PHEW THIS IS GETTING LONG. I didn't think I had seen or wanted to discuss this many movies. I'll whip through a couple quick ones: Parker (which gets elevated above Jack Reacher because I didn't expect it to be so good), Serenity (you should watch Firefly the series first for the most impact) Monsters (the guy who directed Godzilla did this one first as an indie movie and this is what got him the Godzilla job) I Think We're Alone Now (this was the year I got into documentaries, and this one is about two people obsessed with 80s pop star Tiffany. Sad but compelling) Talhotblond (another documentary, like Catfish but moreso), Please Subscribe (documentary about people who make their living putting videos on Youtube) and two standup shows, Chelsea Perettii's and Patton Oswalt's, both very good.
Now for the absolute best movies I saw all year. Gone Girl is one of them, I'd agree, but two really stand out.
The first is Yellow Brick Road. This is the other people-re-creating-a-walk horror movie. The plot is that a bunch of people in a town all walked into the woods and either disappeared or were found dead and mangled or something, sixty years ago, and now this group of hikers/documentarians is going to find out what happened. WHY WOULD ANYONE EVER DO THAT? If you tell me something weird happened on a hiking trail and everyone was murdered, I am going to move out of the county that trail is in. But this is a movie, so they go and try to walk along the trail and pretty soon things start going haywire: surveys aren't working out, compasses don't work, they start hearing this music playing all the time, and then things get really weird and really crazy and then they jump into absolutely bats--t terrifying.

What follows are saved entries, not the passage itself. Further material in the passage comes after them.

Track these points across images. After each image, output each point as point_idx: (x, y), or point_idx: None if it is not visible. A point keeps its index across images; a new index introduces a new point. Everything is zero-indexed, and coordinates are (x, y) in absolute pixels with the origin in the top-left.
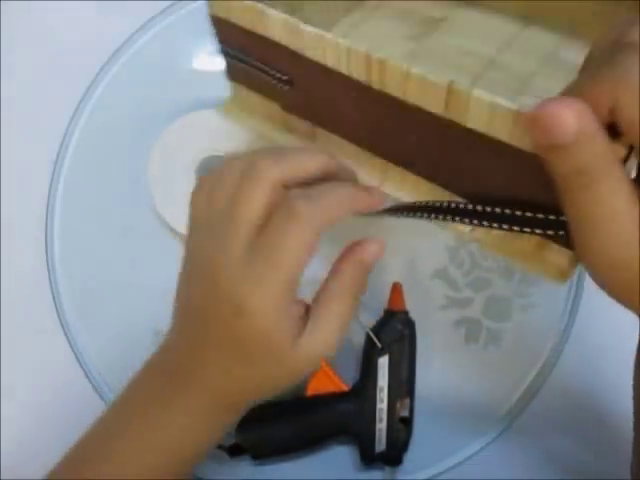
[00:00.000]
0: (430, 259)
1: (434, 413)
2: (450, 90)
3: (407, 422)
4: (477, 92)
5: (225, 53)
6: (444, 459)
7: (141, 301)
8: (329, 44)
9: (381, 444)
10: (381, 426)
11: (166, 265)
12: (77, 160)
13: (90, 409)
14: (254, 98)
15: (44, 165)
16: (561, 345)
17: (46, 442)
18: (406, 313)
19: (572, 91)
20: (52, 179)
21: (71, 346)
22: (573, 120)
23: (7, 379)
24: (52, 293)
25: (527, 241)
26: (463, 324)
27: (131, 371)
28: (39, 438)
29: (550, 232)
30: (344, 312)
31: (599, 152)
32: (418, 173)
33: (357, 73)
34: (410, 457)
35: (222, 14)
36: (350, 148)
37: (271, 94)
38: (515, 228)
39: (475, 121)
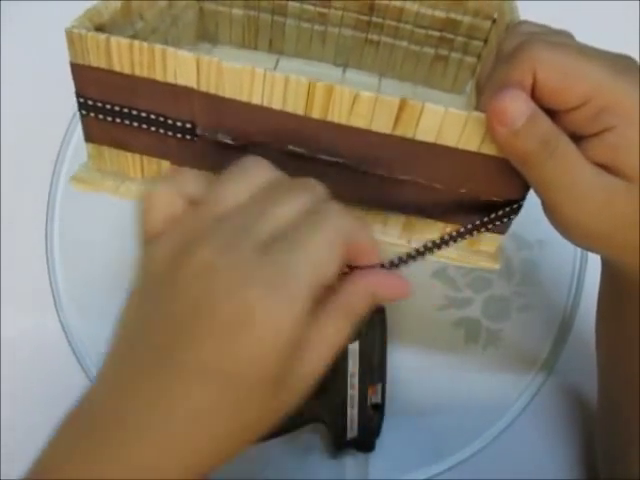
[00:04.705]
0: (429, 259)
1: (434, 413)
2: (402, 105)
3: (379, 408)
4: (428, 104)
5: (87, 108)
6: (444, 459)
7: None
8: (258, 79)
9: (353, 430)
10: (353, 412)
11: None
12: (77, 160)
13: None
14: (124, 159)
15: (44, 165)
16: (561, 345)
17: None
18: None
19: (496, 84)
20: (52, 179)
21: (71, 346)
22: (523, 102)
23: (7, 379)
24: (52, 293)
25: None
26: (462, 324)
27: None
28: (39, 438)
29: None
30: (338, 339)
31: (550, 124)
32: (355, 202)
33: (294, 105)
34: (410, 457)
35: (100, 62)
36: None
37: (154, 150)
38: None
39: (425, 133)
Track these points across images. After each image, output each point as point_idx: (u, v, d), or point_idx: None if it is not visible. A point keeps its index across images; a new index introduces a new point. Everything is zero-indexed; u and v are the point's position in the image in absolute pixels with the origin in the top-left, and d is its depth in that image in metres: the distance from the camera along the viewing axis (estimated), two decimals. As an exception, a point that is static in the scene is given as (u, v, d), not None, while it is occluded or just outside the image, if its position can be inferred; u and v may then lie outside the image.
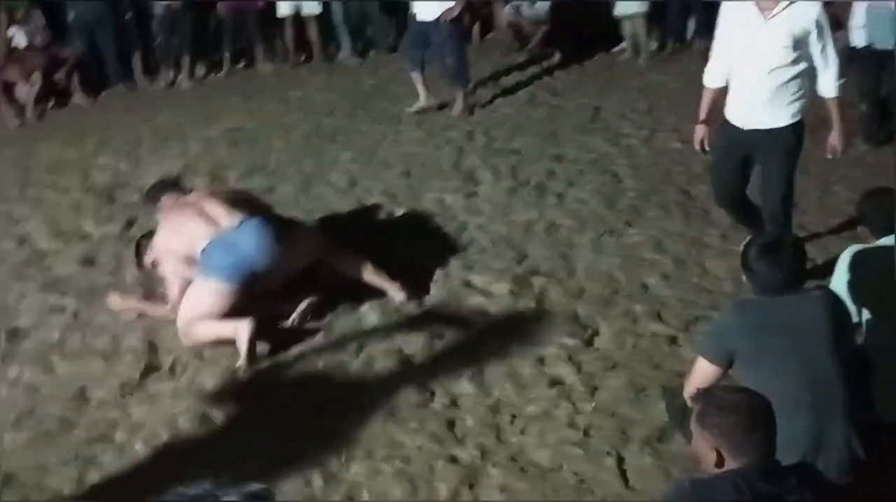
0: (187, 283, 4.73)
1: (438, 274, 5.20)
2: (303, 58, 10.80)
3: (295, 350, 4.55)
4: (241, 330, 4.45)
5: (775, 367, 2.98)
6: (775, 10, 4.40)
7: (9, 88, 9.48)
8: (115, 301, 5.03)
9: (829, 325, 3.08)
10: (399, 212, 6.17)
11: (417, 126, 7.96)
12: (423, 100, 8.28)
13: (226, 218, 4.73)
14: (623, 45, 10.06)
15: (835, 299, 3.26)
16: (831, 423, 3.00)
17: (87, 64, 10.06)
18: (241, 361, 4.43)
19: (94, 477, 3.73)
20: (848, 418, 3.03)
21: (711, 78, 4.74)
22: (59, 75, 9.77)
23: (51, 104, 9.62)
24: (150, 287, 5.11)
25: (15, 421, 4.12)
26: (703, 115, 4.79)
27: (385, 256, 5.19)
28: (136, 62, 10.26)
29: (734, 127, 4.61)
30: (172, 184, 5.36)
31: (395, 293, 4.93)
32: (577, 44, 10.00)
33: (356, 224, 6.00)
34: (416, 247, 5.58)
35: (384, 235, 5.81)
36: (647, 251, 5.36)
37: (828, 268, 4.01)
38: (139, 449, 3.88)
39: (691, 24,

There's not much gore, and no real NSFW parts, but this movie haunts me. I am typing this in a dimly-lit corner of our dining room about 10 p.m. next to a dark window and I am kind of getting nervous just sitting here remembering the movie. It took a couple of days to stop feeling unsettled by it. The way the movie unfolds is just so... distressing. That's possibly the best word for it. There's horror, yeah, but it's a very subtle, psychological kind of horror. I absolutely think people should see this, but it's definitely one to watch with someone and then afterwards put on the lights and put on something shiny and upbeat and happy. (I watched SpongeBob afterwards, I believe, as a palate-cleanser.)
The other phenomenal movie I saw this year was Bellflower, and it's a hard movie to describe. These two friends, sort of dropouts from society, are building a flamethrower. They've already built a car that's kind of a post-apocalyptic survival machine, and that's how they spend their time: drinking beer and building things like this. Then they meet two girls, and a guy and a girl fall in love and drive off to a barbecue place in another state on their first date, and events unfold from there. It's a love story and a weird urban fantasy and a friendship story all wrapped in one, and it's not really like many other movies I've ever seen -- if it's like any of them. I could see myself rewatching it every so often, just to experience it again and see if I learn something new from it, kind of how I re-read Catch 22 every five or ten years.
That's it for movies. Next up will be TV shows or something probably.